▶ **Aim of the task**:
From the line with "left shoulder: (701, 968, -10)" through the final line below, restate each line word for word and return nothing else.
===
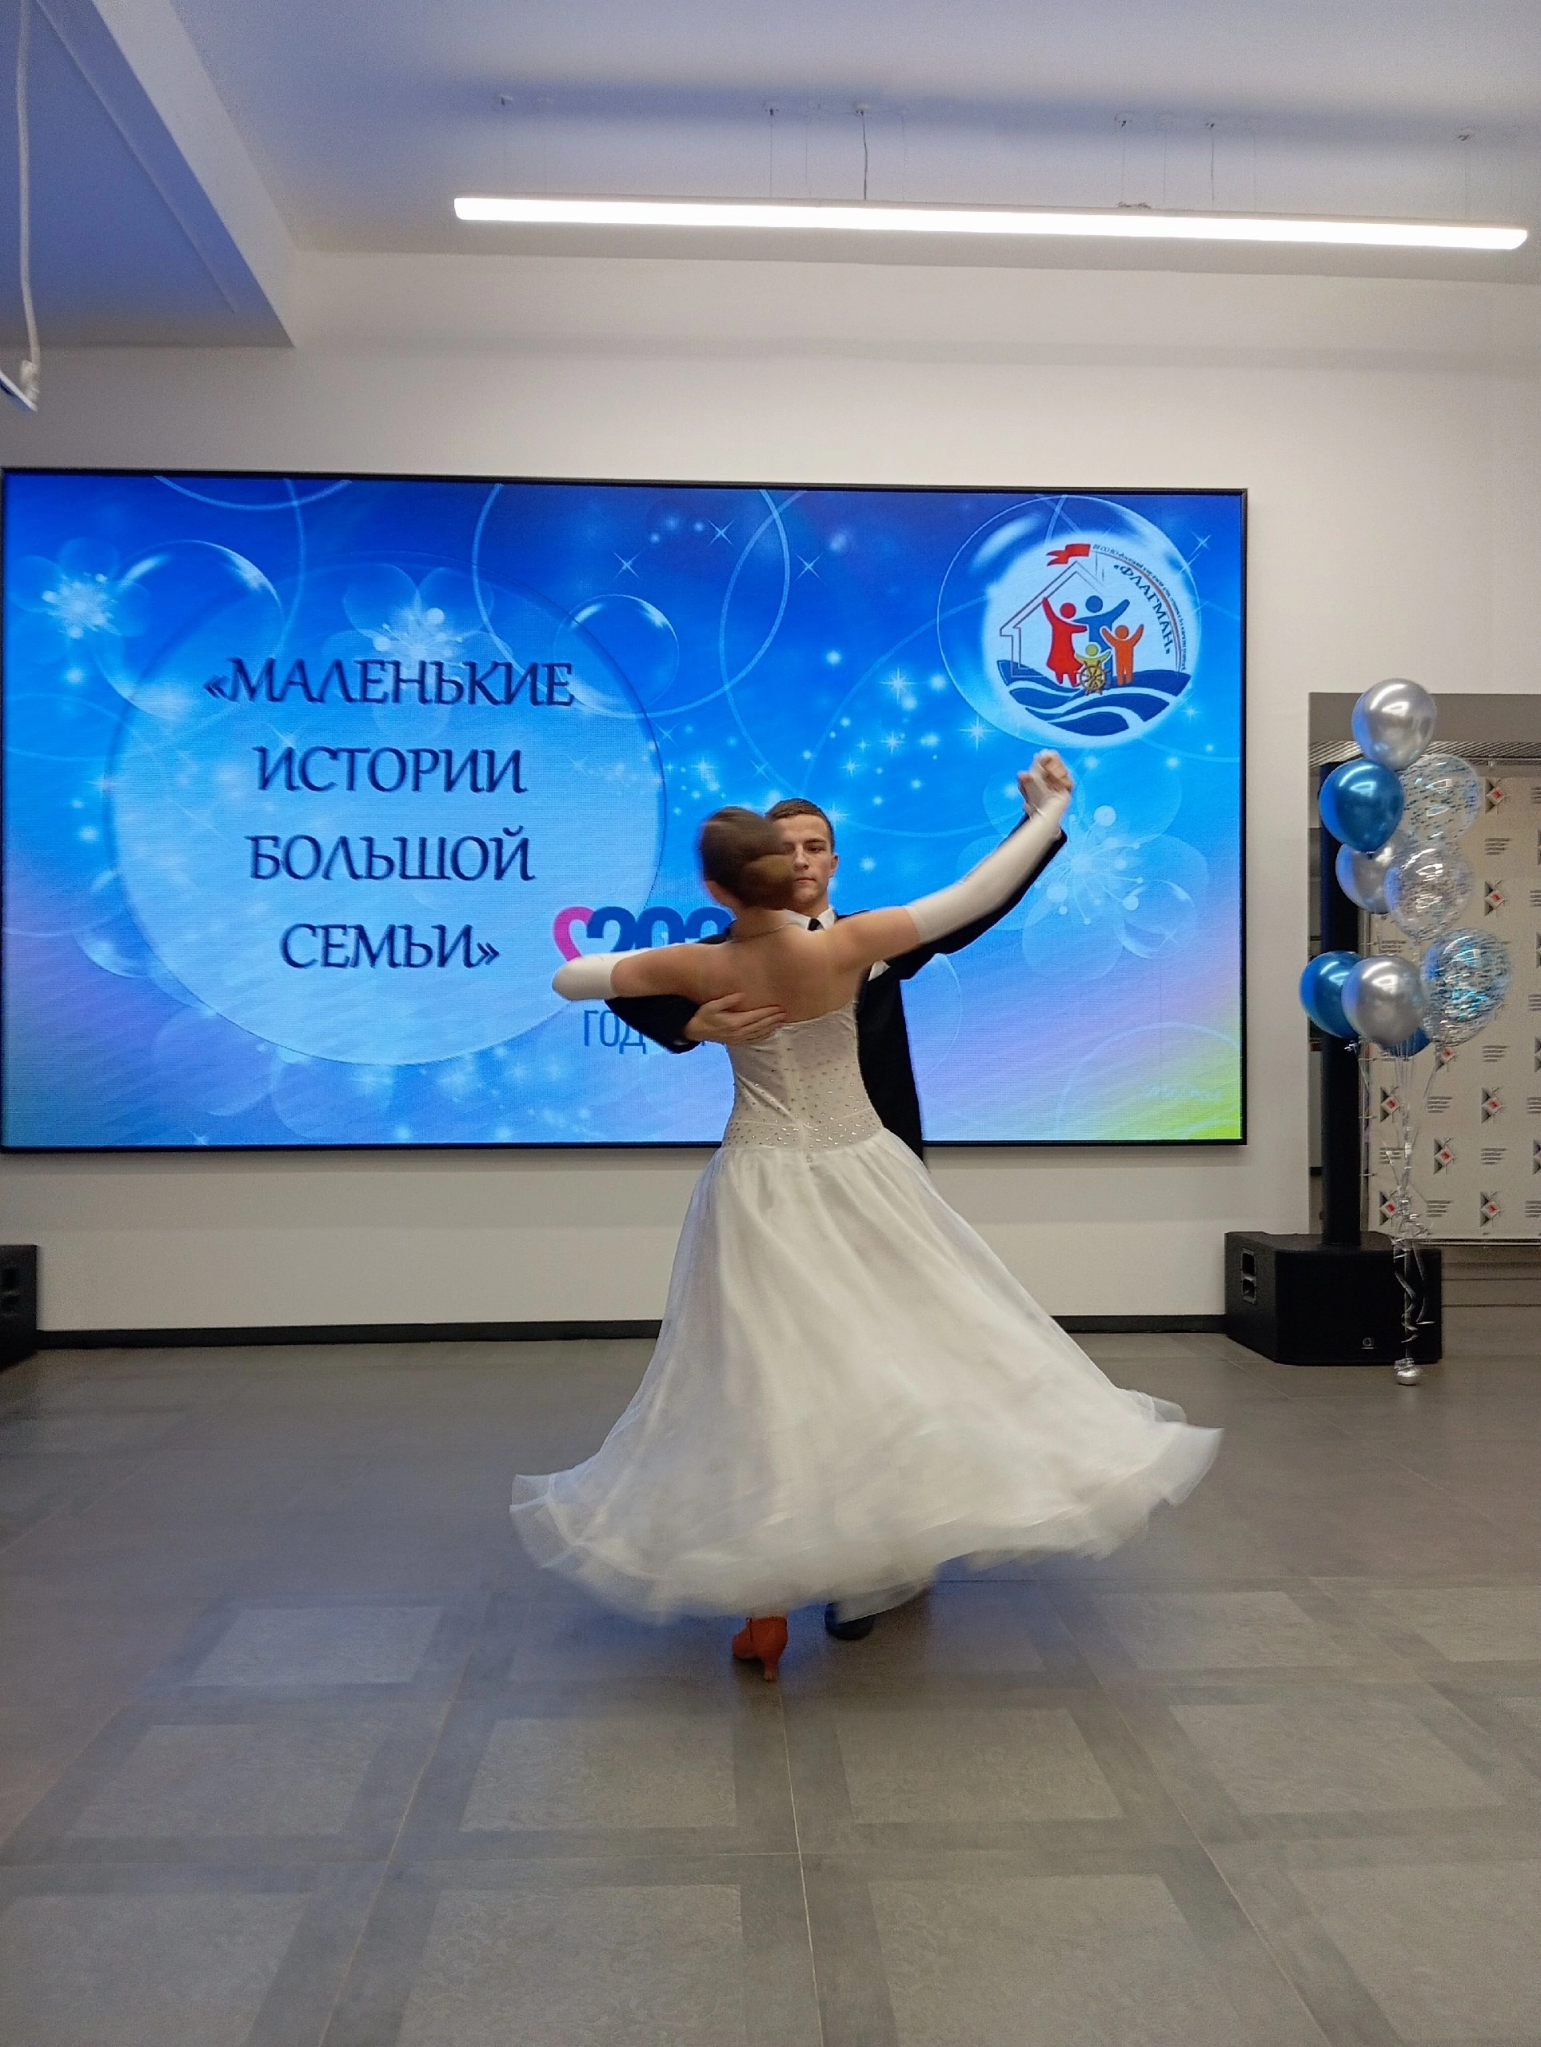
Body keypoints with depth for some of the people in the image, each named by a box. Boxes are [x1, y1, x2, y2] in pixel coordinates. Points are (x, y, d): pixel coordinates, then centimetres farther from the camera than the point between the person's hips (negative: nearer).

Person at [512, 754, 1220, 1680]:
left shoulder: (701, 968, -10)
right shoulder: (845, 947, -16)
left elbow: (568, 980, 1)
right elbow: (975, 895, -10)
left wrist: (611, 962, 22)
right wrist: (1050, 812, 2)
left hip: (761, 1186, 1)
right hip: (862, 1175, -1)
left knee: (767, 1371, 7)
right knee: (906, 1342, 16)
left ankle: (765, 1605, 13)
===
▶ **Solved problem**:
left shoulder: (701, 968, -10)
right shoulder: (845, 947, -16)
left elbow: (568, 980, 1)
right elbow: (975, 895, -10)
left wrist: (611, 962, 22)
right wrist: (1050, 812, 2)
left hip: (761, 1186, 1)
right hip: (862, 1175, -1)
left knee: (767, 1371, 7)
right knee: (906, 1342, 16)
left ankle: (765, 1605, 13)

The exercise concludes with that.